Your task — Return the text lines of the following data verbatim, in their original order, and omit the pictures.

Data —
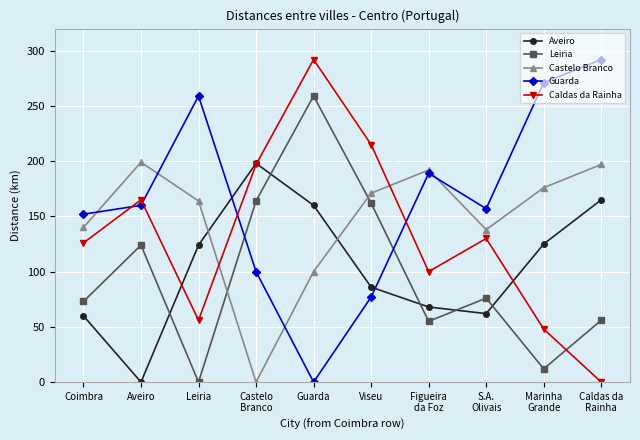

What is the label of the 1st point from the left?

Coimbra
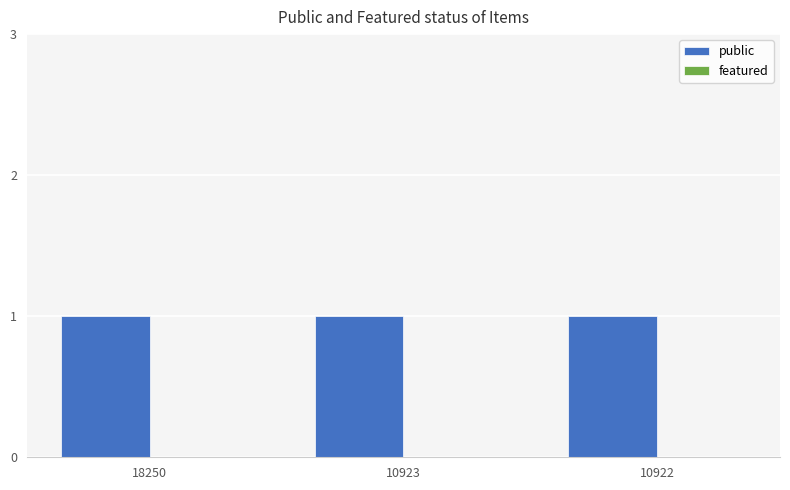

What is the spread (max minus min) of values at 10923?

1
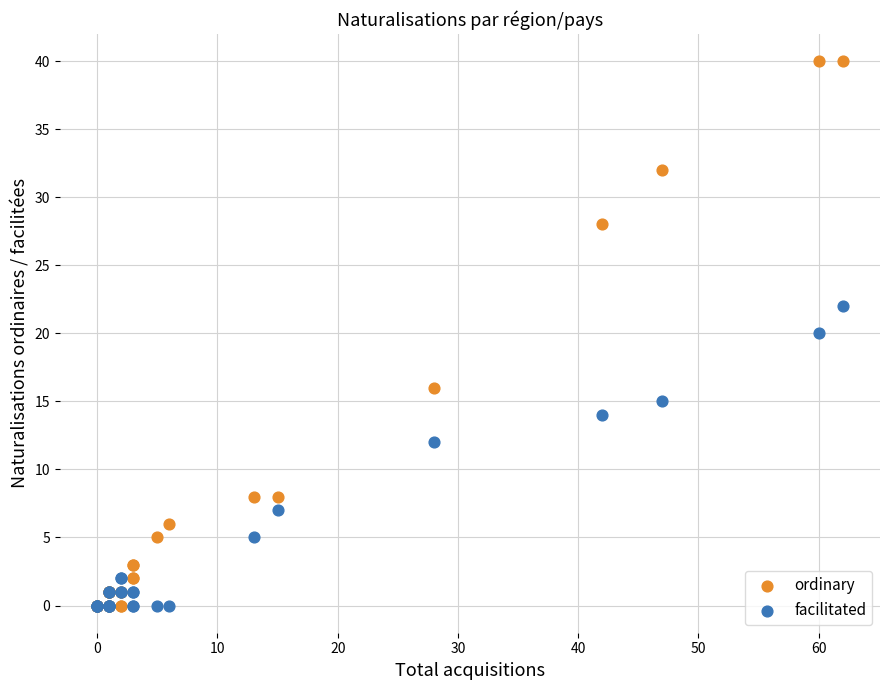

In the facilitated series, what Y value is closest to 11?

12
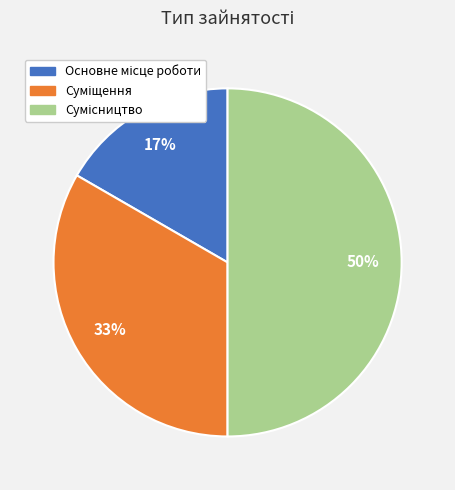

To the nearest percent, what is the difference between the largest and smallest slice percentages?

33%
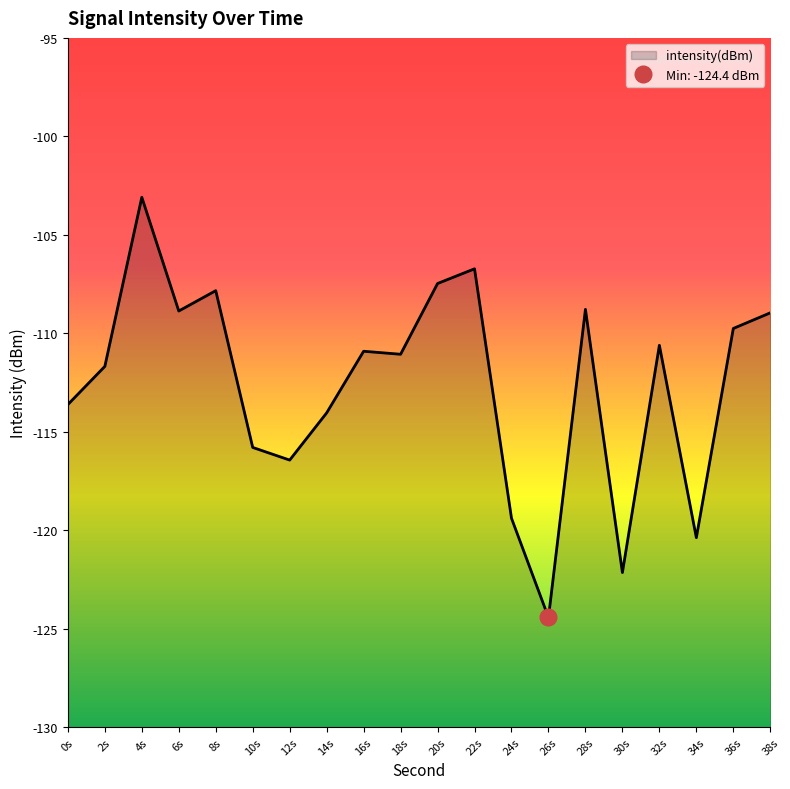

True or false: intensity(dBm) has a value of -62.2 at 22s.

False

Task result —
What is the label of the 1st point from the left?

Coimbra

What is the spread (max minus min) of values at 10923?

1

In the facilitated series, what Y value is closest to 11?

12

To the nearest percent, what is the difference between the largest and smallest slice percentages?

33%

True or false: intensity(dBm) has a value of -62.2 at 22s.

False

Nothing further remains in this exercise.